President Obama may refuse to sign any subsidies-for-deregulation deal, and he and Hillary Clinton may think they can win by refusing to compromise. But in that case the Johnson plan gives Republicans an answer that is easy to sell and understand, and liberals would then need to explain why they’re willing to deny health insurance simply because they want more political control over insurance.

If Obama vetoes the plan, Republicans have an “easy” way to prosecute the battle that will follow: Claim they offered a reasonable “compromise” designed to spare all those millions of people from getting thrown off of insurance, while lamenting that Obama refused to go along with it, all because of his intransigent refusal to let go of the throbbing black heart of tyranny at the center of his law.

I, too, have noted before that Sen. Johnson's plan to "fix" the potential King v. Burwell fallout is a big ol' pile of horse puckey:

In 2016, under Johnson's plan, practically no one would be enrolling via the federal exchange, and with the individual mandate gone causing rates to spike (remember, the guaranteed issue rule would still be in place), hardly anyone would be enrolling via the state exchanges either. That would essentially lock things in at whoever was still enrolled at the end of 2015 only. Assuming 95% of them renewed for 2016 and normal attrition of perhaps 2% per month, you'd be down to around 7 million by the end of the year...some 5.1 million fewer than if the King case is shot down.

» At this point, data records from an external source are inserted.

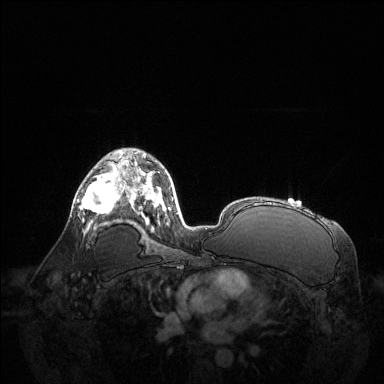
Breast MRI (dynamic contrast-enhanced), one axial slice. Slice 83 of 144 in the series (ordered by position). Dynamic contrast-enhanced series, time point 2 of 6 at this slice position (early post-contrast). 1.5 T. TE 1.6 ms, TR 4.6 ms. 1.2 mm slice thickness. 384 × 384 image matrix, field of view 400 × 400 mm. Female patient.
Annotated regions visible in this slice (semi-automatic segmentation, software-assisted and operator-edited):
- enhancing-tissue mask used for the functional tumour volume (all voxels passing the contrast-enhancement thresholds inside the analysis volume; usually the tumour): box from (x=78, y=171) to (x=123, y=221) px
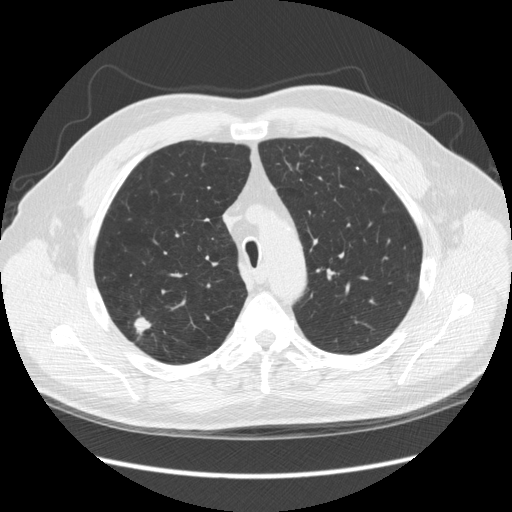
Low-dose screening chest CT, one axial slice; slice 188 of 248 in the series (ordered by position); 120 kVp; lung window (W 1500 / L -600 HU); 2.5 mm slice thickness; 512 × 512 image matrix, field of view 380 × 380 mm.
Structures marked on this image (manually delineated by an expert):
- lesion 1 (tumor, upper lobe of right lung): bounding box [x1, y1, x2, y2] px = [134, 317, 152, 334]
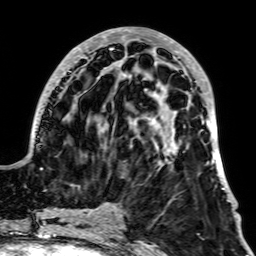
Breast MRI, one axial slice. Position 23 of 64 along the scan axis. Cropped to one breast. Dynamic contrast-enhanced series, time point 2 of 7 at this slice position (early post-contrast). 1.5 T. TE 2.6 ms, TR 5.2 ms. 2.5 mm slice thickness. 256 × 256 image matrix, field of view 195 × 195 mm. Female patient.
Structures marked on this image (semi-automatically segmented with operator editing):
- enhancing-tissue mask used for the functional tumour volume (all voxels passing the contrast-enhancement thresholds inside the analysis volume; usually the tumour): box from (x=34, y=27) to (x=231, y=202) px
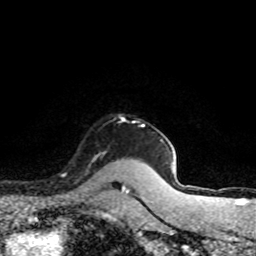
Breast MRI (dynamic contrast-enhanced), one axial slice. Position 67 of 80 along the scan axis. Cropped to one breast. Dynamic contrast-enhanced series, time point 2 of 8 at this slice position (early post-contrast). 1.5 T. TE 4.2 ms, TR 7.1 ms. 2 mm slice thickness. 256 × 256 image matrix, field of view 145 × 145 mm. Female patient.
Outlined on this slice (semi-automatically segmented with operator editing):
- enhancing-tissue mask used for the functional tumour volume (all voxels passing the contrast-enhancement thresholds inside the analysis volume; usually the tumour): bounding box <90,152,105,163> (left, top, right, bottom; pixels)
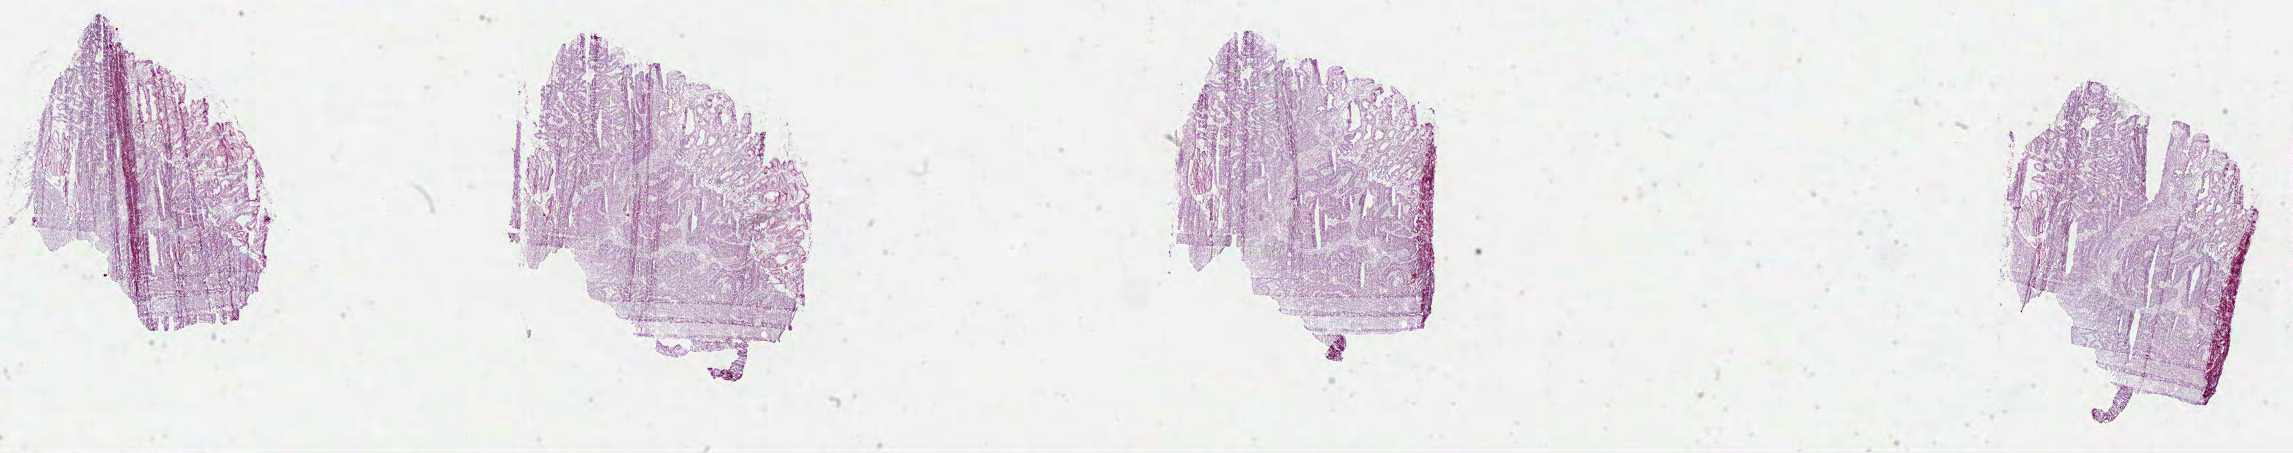
Hematoxylin and eosin (H&E) stained whole-slide image — a low-resolution overview of the entire scanned area, about 37.0 x 7.3 mm; FFPE section; primary tumour sample from the stomach. Patient: male, age at initial diagnosis 77 years.
Pathologic diagnosis: Tubular adenocarcinoma (body of stomach).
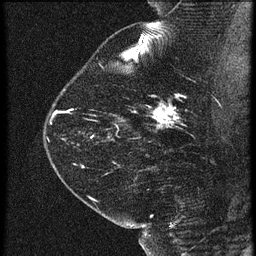
Breast MRI (dynamic contrast-enhanced), one sagittal slice; position 44 of 60 along the scan axis; 3 images stored at this slice position (order not interpretable as contrast timing); 1.5 T; TE 4.2 ms, TR 21.3 ms; 1.5 mm slice thickness; 256 × 256 image matrix, field of view 180 × 180 mm. Patient: female, 42 years. Case-level facts recorded for this patient, not image findings: setting: breast cancer imaged before/during neoadjuvant chemotherapy; receptor status: HER2-positive.
Structures marked on this image (semi-automatic segmentation, software-assisted and operator-edited):
- analysis volume of interest (the breast-tissue region the enhancement analysis was run in; not a lesion): bounding box <122,82,195,147> (left, top, right, bottom; pixels)
- tumour enhancement mask (voxels above the 90 % enhancement threshold inside the analysis volume of interest): <133,94,178,129>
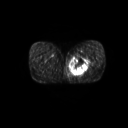
FDG PET of an extremity soft-tissue mass (from a PET/CT study), one axial slice; slice 25 of 267 in the series (ordered by position); 128 × 128 image matrix, field of view 600 × 600 mm. Male patient, age 59 years. Case-level facts recorded for this patient, not image findings: histological type: pleiomorphic liposarcoma; grade: high; site of the primary tumour: left thigh.
Outlined on this slice (expert contour drawn on MRI and transferred to this co-registered scan by the dataset authors):
- gross tumour volume including surrounding oedema: bounding box <70,55,92,76> (left, top, right, bottom; pixels)
- gross tumour volume (mass): <71,56,89,75>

Meanwhile, a King plaintiff win with no other changes to the law or the exchange scenario would mean over 8 million fewer people would be covered by the end of the year.

Finally, starting on January 1, 2017, barring any other changes, we'd be right back to the same situation if the King plaintiffs win and there was no "fix" or change of any sort: A good 6-7 million people completely SOL and another 6-7 million with sky-high premiums.

Even worse: With the individual mandate officially gone (presumably across all 50 states +DC, as opposed to it just being effectively gone in 34-37 states), Johnson's plan could potentially be even worse than no changes to the law whatsoever!

Frankly, it doesn't sound like the WSJ article itself includes anything new to Sargent, myself or anyone else who's been following the King case closely. What is eyebrow-raising, however, is that they're admitting (and openly encouraging) it so blatantly.

It may be obvious to normal people, but it bears repeating: The purpose of any modification to the ACA (or any law, for that matter) is supposed to be to improve it so that said law is more successful at it's objectives...which in this case refers to protecting patients and providing affordable healthcare.

You know, like it says right there in the title: "The Patient Protection and Affordable Care Act".